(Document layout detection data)
^^^^^^^^^^^^^^^^

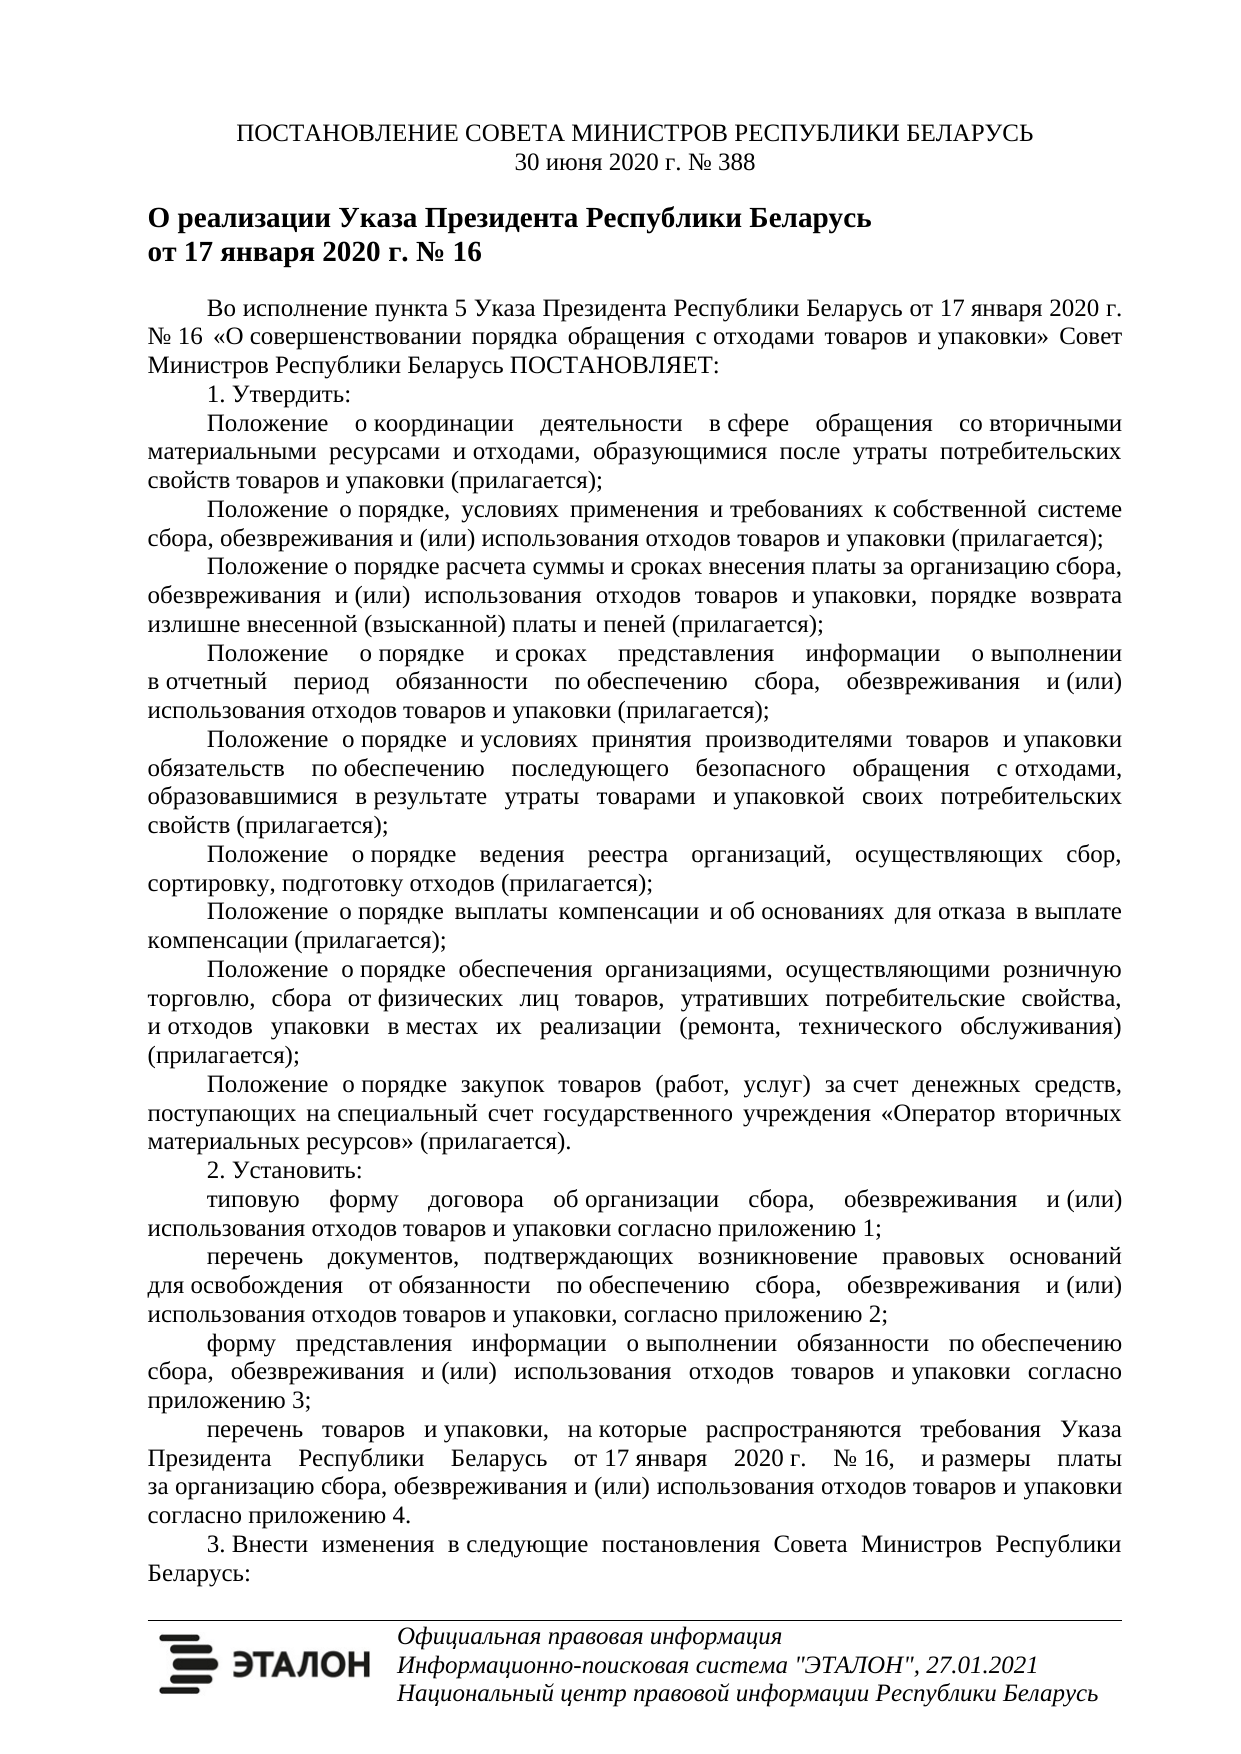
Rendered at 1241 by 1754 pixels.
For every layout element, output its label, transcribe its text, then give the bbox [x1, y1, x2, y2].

picture [158, 1632, 371, 1696]
text Положение о порядке выплаты компенсации и об основаниях для отказа в выплате компенсации (прилагается); [147, 896, 1122, 954]
text 1. Утвердить: [147, 379, 1122, 408]
text перечень документов, подтверждающих возникновение правовых оснований для освобождения от обязанности по обеспечению сбора, обезвреживания и (или) использования отходов товаров и упаковки, согласно приложению 2; [147, 1241, 1122, 1328]
text форму представления информации о выполнении обязанности по обеспечению сбора, обезвреживания и (или) использования отходов товаров и упаковки согласно приложению 3; [147, 1328, 1122, 1414]
text Положение о порядке и условиях принятия производителями товаров и упаковки обязательств по обеспечению последующего безопасного обращения с отходами, образовавшимися в результате утраты товарами и упаковкой своих потребительских свойств (прилагается); [147, 724, 1122, 839]
text 30 июня 2020 г. № 388 [147, 147, 1122, 176]
title О реализации Указа Президента Республики Беларусь от 17 января 2020 г. № 16 [147, 201, 886, 268]
text Положение о порядке расчета суммы и сроках внесения платы за организацию сбора, обезвреживания и (или) использования отходов товаров и упаковки, порядке возврата излишне внесенной (взысканной) платы и пеней (прилагается); [147, 551, 1122, 638]
text Положение о координации деятельности в сфере обращения со вторичными материальными ресурсами и отходами, образующимися после утраты потребительских свойств товаров и упаковки (прилагается); [147, 408, 1122, 494]
text Положение о порядке, условиях применения и требованиях к собственной системе сбора, обезвреживания и (или) использования отходов товаров и упаковки (прилагается); [147, 494, 1122, 551]
text типовую форму договора об организации сбора, обезвреживания и (или) использования отходов товаров и упаковки согласно приложению 1; [147, 1184, 1122, 1241]
text Положение о порядке и сроках представления информации о выполнении в отчетный период обязанности по обеспечению сбора, обезвреживания и (или) использования отходов товаров и упаковки (прилагается); [147, 638, 1122, 724]
text Во исполнение пункта 5 Указа Президента Республики Беларусь от 17 января 2020 г. № 16 «О совершенствовании порядка обращения с отходами товаров и упаковки» Совет Министров Республики Беларусь ПОСТАНОВЛЯЕТ: [147, 293, 1122, 379]
text Положение о порядке ведения реестра организаций, осуществляющих сбор, сортировку, подготовку отходов (прилагается); [147, 839, 1122, 896]
text 2. Установить: [147, 1155, 1122, 1184]
text перечень товаров и упаковки, на которые распространяются требования Указа Президента Республики Беларусь от 17 января 2020 г. № 16, и размеры платы за организацию сбора, обезвреживания и (или) использования отходов товаров и упаковки согласно приложению 4. [147, 1414, 1122, 1529]
text Положение о порядке обеспечения организациями, осуществляющими розничную торговлю, сбора от физических лиц товаров, утративших потребительские свойства, и отходов упаковки в местах их реализации (ремонта, технического обслуживания) (прилагается); [147, 954, 1122, 1069]
text Положение о порядке закупок товаров (работ, услуг) за счет денежных средств, поступающих на специальный счет государственного учреждения «Оператор вторичных материальных ресурсов» (прилагается). [147, 1069, 1122, 1155]
text ПОСТАНОВЛЕНИЕ СОВЕТА МИНИСТРОВ РЕСПУБЛИКИ БЕЛАРУСЬ [147, 118, 1122, 147]
text 3. Внести изменения в следующие постановления Совета Министров Республики Беларусь: [147, 1529, 1122, 1586]
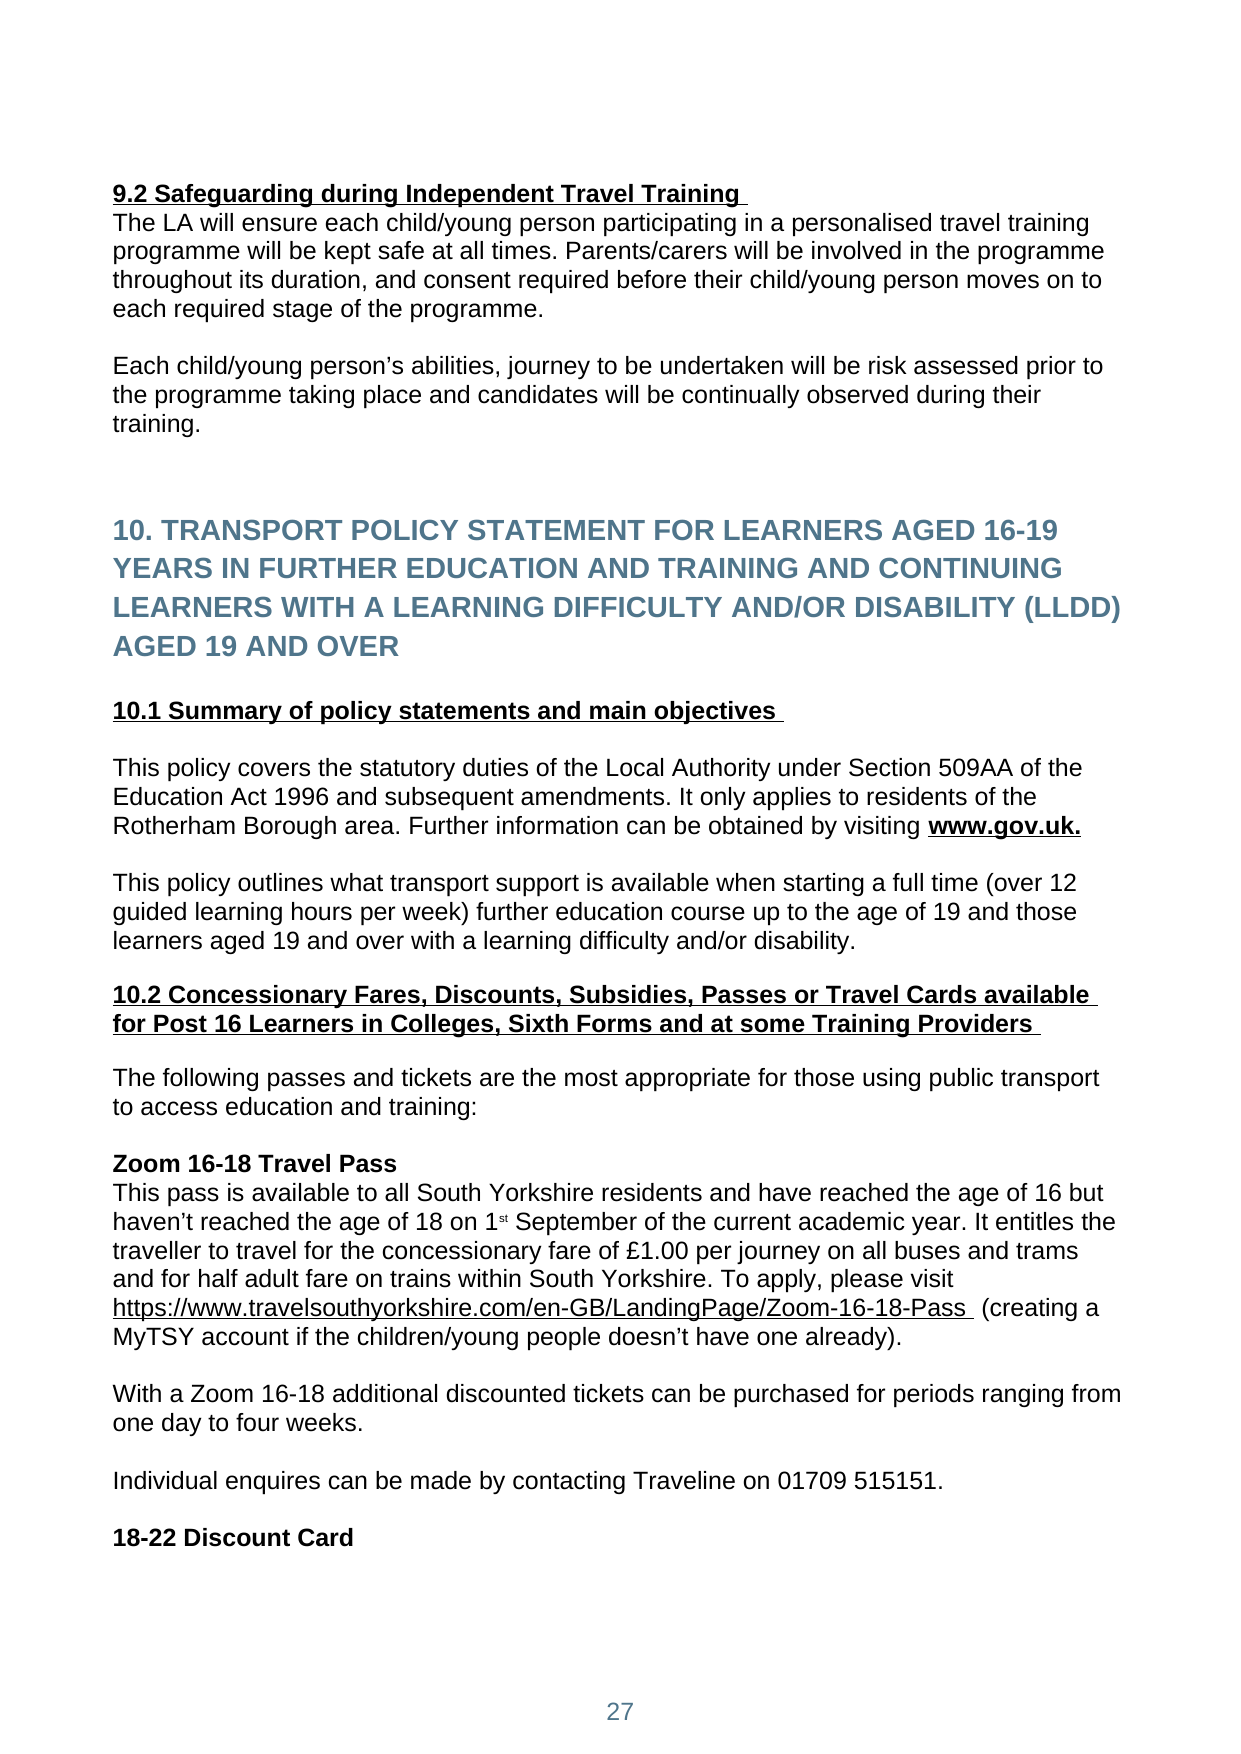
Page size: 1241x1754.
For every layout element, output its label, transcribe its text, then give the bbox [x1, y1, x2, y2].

text This policy covers the statutory duties of the Local Authority under Section 509AA of the Education Act 1996 and subsequent amendments. It only applies to residents of the Rotherham Borough area. Further information can be obtained by visiting www.gov.uk. [112, 753, 1128, 840]
text 9.2 Safeguarding during Independent Travel Training [112, 179, 1128, 207]
text 10.2 Concessionary Fares, Discounts, Subsidies, Passes or Travel Cards available for Post 16 Learners in Colleges, Sixth Forms and at some Training Providers [112, 980, 1128, 1038]
subtitle 10. TRANSPORT POLICY STATEMENT FOR LEARNERS AGED 16-19 YEARS IN FURTHER EDUCATION AND TRAINING AND CONTINUING LEARNERS WITH A LEARNING DIFFICULTY AND/OR DISABILITY (LLDD) AGED 19 AND OVER [112, 513, 1128, 662]
text The LA will ensure each child/young person participating in a personalised travel training programme will be kept safe at all times. Parents/carers will be involved in the programme throughout its duration, and consent required before their child/young person moves on to each required stage of the programme. [112, 207, 1128, 322]
text 10.1 Summary of policy statements and main objectives [112, 696, 1128, 725]
text 18-22 Discount Card [112, 1523, 1128, 1552]
text This pass is available to all South Yorkshire residents and have reached the age of 16 but haven’t reached the age of 18 on 1st September of the current academic year. It entitles the traveller to travel for the concessionary fare of £1.00 per journey on all buses and trams and for half adult fare on trains within South Yorkshire. To apply, please visit https://www.travelsouthyorkshire.com/en-GB/LandingPage/Zoom-16-18-Pass (creating a MyTSY account if the children/young people doesn’t have one already). [112, 1178, 1128, 1351]
text Individual enquires can be made by contacting Traveline on 01709 515151. [112, 1466, 1128, 1494]
text Zoom 16-18 Travel Pass [112, 1149, 1128, 1178]
text The following passes and tickets are the most appropriate for those using public transport to access education and training: [112, 1063, 1128, 1121]
text This policy outlines what transport support is available when starting a full time (over 12 guided learning hours per week) further education course up to the age of 19 and those learners aged 19 and over with a learning difficulty and/or disability. [112, 868, 1128, 955]
text Each child/young person’s abilities, journey to be undertaken will be risk assessed prior to the programme taking place and candidates will be continually observed during their training. [112, 351, 1128, 437]
text With a Zoom 16-18 additional discounted tickets can be purchased for periods ranging from one day to four weeks. [112, 1379, 1128, 1437]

^^^^^^^^^^^^^^^^

The pictures in the data should be omitted, and every remaining line set down exactly.

§ SOLVED EXERCISE
Rendered at 1241 by 1754 pixels.
For every layout element, output its label, transcribe its text, then give the bbox [x1, y1, x2, y2].

picture [158, 1632, 371, 1696]
text Положение о порядке выплаты компенсации и об основаниях для отказа в выплате компенсации (прилагается); [147, 896, 1122, 954]
text 1. Утвердить: [147, 379, 1122, 408]
text перечень документов, подтверждающих возникновение правовых оснований для освобождения от обязанности по обеспечению сбора, обезвреживания и (или) использования отходов товаров и упаковки, согласно приложению 2; [147, 1241, 1122, 1328]
text форму представления информации о выполнении обязанности по обеспечению сбора, обезвреживания и (или) использования отходов товаров и упаковки согласно приложению 3; [147, 1328, 1122, 1414]
text Положение о порядке и условиях принятия производителями товаров и упаковки обязательств по обеспечению последующего безопасного обращения с отходами, образовавшимися в результате утраты товарами и упаковкой своих потребительских свойств (прилагается); [147, 724, 1122, 839]
text 30 июня 2020 г. № 388 [147, 147, 1122, 176]
title О реализации Указа Президента Республики Беларусь от 17 января 2020 г. № 16 [147, 201, 886, 268]
text Положение о порядке расчета суммы и сроках внесения платы за организацию сбора, обезвреживания и (или) использования отходов товаров и упаковки, порядке возврата излишне внесенной (взысканной) платы и пеней (прилагается); [147, 551, 1122, 638]
text Положение о координации деятельности в сфере обращения со вторичными материальными ресурсами и отходами, образующимися после утраты потребительских свойств товаров и упаковки (прилагается); [147, 408, 1122, 494]
text Положение о порядке, условиях применения и требованиях к собственной системе сбора, обезвреживания и (или) использования отходов товаров и упаковки (прилагается); [147, 494, 1122, 551]
text типовую форму договора об организации сбора, обезвреживания и (или) использования отходов товаров и упаковки согласно приложению 1; [147, 1184, 1122, 1241]
text Положение о порядке и сроках представления информации о выполнении в отчетный период обязанности по обеспечению сбора, обезвреживания и (или) использования отходов товаров и упаковки (прилагается); [147, 638, 1122, 724]
text Во исполнение пункта 5 Указа Президента Республики Беларусь от 17 января 2020 г. № 16 «О совершенствовании порядка обращения с отходами товаров и упаковки» Совет Министров Республики Беларусь ПОСТАНОВЛЯЕТ: [147, 293, 1122, 379]
text Положение о порядке ведения реестра организаций, осуществляющих сбор, сортировку, подготовку отходов (прилагается); [147, 839, 1122, 896]
text 2. Установить: [147, 1155, 1122, 1184]
text перечень товаров и упаковки, на которые распространяются требования Указа Президента Республики Беларусь от 17 января 2020 г. № 16, и размеры платы за организацию сбора, обезвреживания и (или) использования отходов товаров и упаковки согласно приложению 4. [147, 1414, 1122, 1529]
text Положение о порядке обеспечения организациями, осуществляющими розничную торговлю, сбора от физических лиц товаров, утративших потребительские свойства, и отходов упаковки в местах их реализации (ремонта, технического обслуживания) (прилагается); [147, 954, 1122, 1069]
text Положение о порядке закупок товаров (работ, услуг) за счет денежных средств, поступающих на специальный счет государственного учреждения «Оператор вторичных материальных ресурсов» (прилагается). [147, 1069, 1122, 1155]
text ПОСТАНОВЛЕНИЕ СОВЕТА МИНИСТРОВ РЕСПУБЛИКИ БЕЛАРУСЬ [147, 118, 1122, 147]
text 3. Внести изменения в следующие постановления Совета Министров Республики Беларусь: [147, 1529, 1122, 1586]
Page size: 1241x1754.
For every layout element, output its label, transcribe its text, then give the bbox [x1, y1, x2, y2].

text This policy covers the statutory duties of the Local Authority under Section 509AA of the Education Act 1996 and subsequent amendments. It only applies to residents of the Rotherham Borough area. Further information can be obtained by visiting www.gov.uk. [112, 753, 1128, 840]
text 9.2 Safeguarding during Independent Travel Training [112, 179, 1128, 207]
text 10.2 Concessionary Fares, Discounts, Subsidies, Passes or Travel Cards available for Post 16 Learners in Colleges, Sixth Forms and at some Training Providers [112, 980, 1128, 1038]
subtitle 10. TRANSPORT POLICY STATEMENT FOR LEARNERS AGED 16-19 YEARS IN FURTHER EDUCATION AND TRAINING AND CONTINUING LEARNERS WITH A LEARNING DIFFICULTY AND/OR DISABILITY (LLDD) AGED 19 AND OVER [112, 513, 1128, 662]
text The LA will ensure each child/young person participating in a personalised travel training programme will be kept safe at all times. Parents/carers will be involved in the programme throughout its duration, and consent required before their child/young person moves on to each required stage of the programme. [112, 207, 1128, 322]
text 10.1 Summary of policy statements and main objectives [112, 696, 1128, 725]
text 18-22 Discount Card [112, 1523, 1128, 1552]
text This pass is available to all South Yorkshire residents and have reached the age of 16 but haven’t reached the age of 18 on 1st September of the current academic year. It entitles the traveller to travel for the concessionary fare of £1.00 per journey on all buses and trams and for half adult fare on trains within South Yorkshire. To apply, please visit https://www.travelsouthyorkshire.com/en-GB/LandingPage/Zoom-16-18-Pass (creating a MyTSY account if the children/young people doesn’t have one already). [112, 1178, 1128, 1351]
text Individual enquires can be made by contacting Traveline on 01709 515151. [112, 1466, 1128, 1494]
text Zoom 16-18 Travel Pass [112, 1149, 1128, 1178]
text The following passes and tickets are the most appropriate for those using public transport to access education and training: [112, 1063, 1128, 1121]
text This policy outlines what transport support is available when starting a full time (over 12 guided learning hours per week) further education course up to the age of 19 and those learners aged 19 and over with a learning difficulty and/or disability. [112, 868, 1128, 955]
text Each child/young person’s abilities, journey to be undertaken will be risk assessed prior to the programme taking place and candidates will be continually observed during their training. [112, 351, 1128, 437]
text With a Zoom 16-18 additional discounted tickets can be purchased for periods ranging from one day to four weeks. [112, 1379, 1128, 1437]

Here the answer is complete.